Почему, например, мы мало пишем? По сравнению с классиками и не классиками – XIX века: только и делаем, что работаем, сидим за письменным столом, а в конце, смотришь, лишь единотомник или в крайнем случае – двухтомник…
Этот простодушный «вопрос Иванова» приводит Битова к размышлениям о взаимоотношении времени и писателя. «Мы хотим научиться, а надо быть. Вот и вся задача. Быть. Позволим ли мы для начала себе это? Потому что без этого, справедливо, нельзя, незачем, праздно и темно брать перо в руки. Надо попробовать осуществить те ценности, которые мы хотим на бумаге, в себе».
Битов мог бы адресовать упрек времени, той «эпохе распределения», конформизма, которая многим не позволила, казалось бы, осуществиться. Сколько вокруг неосуществившихся судеб, нереализованных замыслов, неродившихся идей! Но он снимает «упрек с нашего времени» («в ссылке на время есть нечто непорядочное»), перекладывая ответственность на нас самих. В конце концов, книги и есть поступки писателя. И плохая книга есть дурной, антиобщественный поступок, а не просто плохая книга. А писатель должен быть прежде всего благородным человеком. Иначе – все неблагородство, вся непорядочность вылезет, выдаст себя в слове. В конце концов, если нельзя писать то, что должен, лучше не писать «применительно к обстоятельствам». «Нет правильного пути в неправильных обстоятельствах. Обстоятельства всегда правильны – это те, которые даны. Есть неправильный путь».
Сурово.
«Слово не дается тем, кто неправильно к нему подходит. В той или иной степени все затруднения писателя в его письме – этические. Не только осторожность или смелость, не только гражданственность или независимость – не только это есть, пусть главная, этика писателя… Есть еще этика обращения со словом, с героем, с мыслью – этика почти не описанная, не изученная, лежащая в основе».

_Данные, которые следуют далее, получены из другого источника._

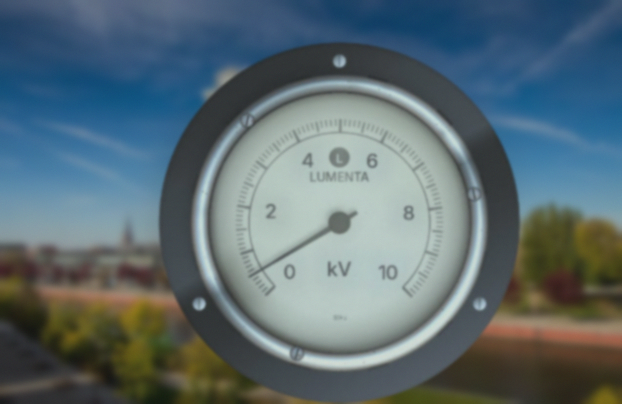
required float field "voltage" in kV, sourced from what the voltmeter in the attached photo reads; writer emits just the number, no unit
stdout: 0.5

Не потому ли, не этой ли следуя этике, и не смог Битов за 15 последних лет предложить читательскому вниманию героя «литературного»? Его героями стали и Армения, и Грузия, и Пушкин; и реальные наши современники – не литературные обобщения, не типы или характеры, а именно реальные лица из живой плоти и крови. Тоска Битова по воплощению идеального материализовалась именно в них – и в той любви, с помощью которой он и писал о своей любви к ним.

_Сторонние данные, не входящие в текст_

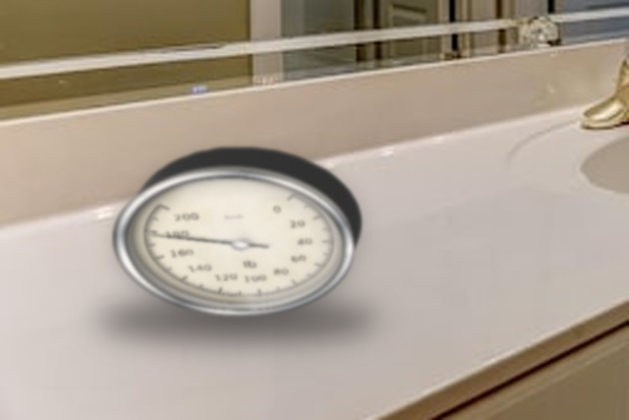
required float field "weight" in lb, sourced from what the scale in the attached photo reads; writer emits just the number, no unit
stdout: 180
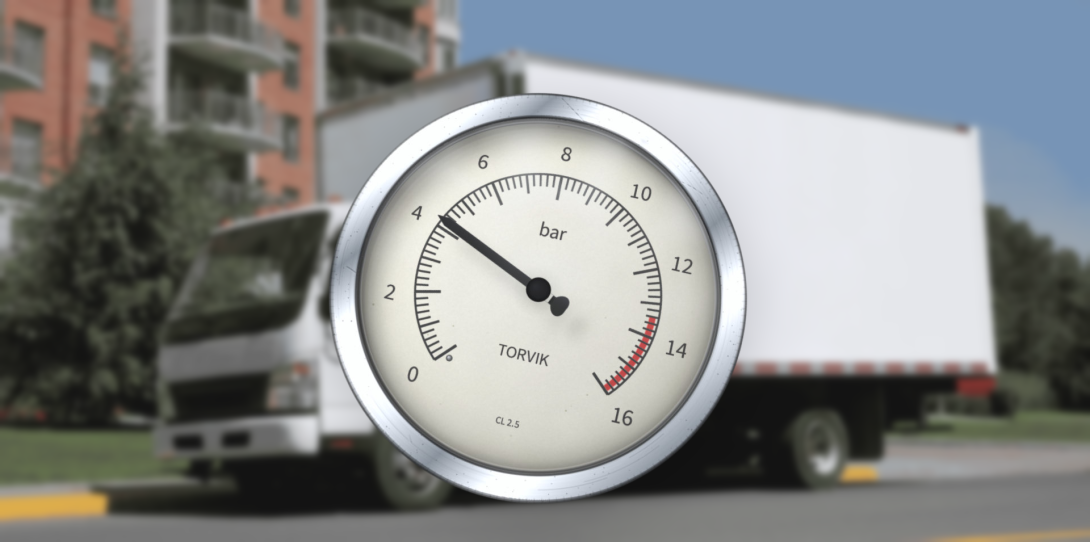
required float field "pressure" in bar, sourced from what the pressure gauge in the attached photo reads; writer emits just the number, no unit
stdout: 4.2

В конце концов его реальными героями стали люди, выдерживающие пристальный взгляд требовательного автора, нашедшие свою судьбу, исполнившие свое предназначение, будь то Пушкин, Руставели, Матевосян или Габриадзе (да простит меня читатель за столь неожиданный ряд, но этот ряд – Битова, не мой). Думаю, что мало кто из современных писателей сможет похвастаться не только таким количеством, но и таким качеством так называемых положительных героев. И в этом тяготении к людям, угадавшим свою судьбу, выстоявшим и победившим, приоткрывается судьба самого автора, который в этих героях реализует свой идеал.